As with most things, when we can’t have it, we spend an awful lot of time thinking about it. Front door steps and cold door handles that we skipped over and pushed without a care in the world, without a second glance, now consume our thoughts entirely – we cannot stop thinking about the curve of their metal, the patterns imprinted on the doormat. We consider them with new eyes, what they mean to us, what they can offer us, what it will be like to step over them once more, when we can.

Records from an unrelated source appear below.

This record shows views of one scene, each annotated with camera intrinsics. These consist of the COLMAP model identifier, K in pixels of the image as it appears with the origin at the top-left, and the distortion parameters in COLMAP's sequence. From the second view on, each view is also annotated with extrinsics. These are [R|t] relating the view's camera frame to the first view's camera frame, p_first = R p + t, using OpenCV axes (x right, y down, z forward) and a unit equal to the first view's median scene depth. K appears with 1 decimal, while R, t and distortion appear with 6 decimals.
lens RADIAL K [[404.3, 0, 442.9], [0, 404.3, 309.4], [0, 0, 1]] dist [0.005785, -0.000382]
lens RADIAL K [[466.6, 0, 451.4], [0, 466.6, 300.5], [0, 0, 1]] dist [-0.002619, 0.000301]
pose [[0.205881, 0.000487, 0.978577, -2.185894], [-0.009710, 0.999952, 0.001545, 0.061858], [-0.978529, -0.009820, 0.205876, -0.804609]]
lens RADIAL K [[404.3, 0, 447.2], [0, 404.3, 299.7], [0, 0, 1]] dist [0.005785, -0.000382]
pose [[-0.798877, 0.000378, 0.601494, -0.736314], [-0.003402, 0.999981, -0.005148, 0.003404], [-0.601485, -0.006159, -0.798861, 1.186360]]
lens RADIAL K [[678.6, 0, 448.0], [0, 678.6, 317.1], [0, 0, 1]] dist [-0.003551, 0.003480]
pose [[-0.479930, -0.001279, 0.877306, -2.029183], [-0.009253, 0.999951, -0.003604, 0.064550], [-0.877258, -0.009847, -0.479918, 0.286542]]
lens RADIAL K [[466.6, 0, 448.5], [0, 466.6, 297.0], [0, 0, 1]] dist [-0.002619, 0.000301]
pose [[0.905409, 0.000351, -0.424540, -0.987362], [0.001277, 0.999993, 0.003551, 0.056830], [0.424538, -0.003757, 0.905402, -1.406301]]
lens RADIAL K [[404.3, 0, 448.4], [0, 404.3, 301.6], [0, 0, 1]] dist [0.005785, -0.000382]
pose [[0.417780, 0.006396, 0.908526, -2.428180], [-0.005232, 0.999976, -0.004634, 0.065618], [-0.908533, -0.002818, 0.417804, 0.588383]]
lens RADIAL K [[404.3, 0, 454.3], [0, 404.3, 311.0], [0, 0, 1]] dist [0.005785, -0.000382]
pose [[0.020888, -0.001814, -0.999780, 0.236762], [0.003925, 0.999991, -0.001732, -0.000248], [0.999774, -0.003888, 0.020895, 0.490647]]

And this issue, like all BRIZO issues, takes this cultural and social magnification and steps it up a notch, as the brilliant authors and artists and creators within its pages reconstruct beautiful, glistening doorways, as if we’ve stepped into the bastard lovechild of the Monsters Inc. factory and the Palace of Versailles. There – a golden door into a world of spices and painted houses and little girls dreaming of the streets below! There – a silver, sleek one, like the first step into the Shard, full of sharp, humorous prose about first impressions. There – one painted a glossy red, inlaid with pink roses, from which behind you can smell candles burning and hear lover’s laughter. Our authors and artists, brilliant humans they are, not only discuss doorways every which way, both in their physical and metaphorical state, but give you a million ones to walk through. Into the worlds of their minds, into the soaring ceilings and richly carpeted floors of their prose, of their paint strokes. You, you lucky so-and-so, have been given something back by the creators of this magazine – the ability to walk through a threshold into a new place, a place other than the four square walls of your kitchen, a place other than the aimless empty shelves of Sainsburys. They’ve given you the opportunity to travel, to step through to another world.
Well, what are you waiting for, then?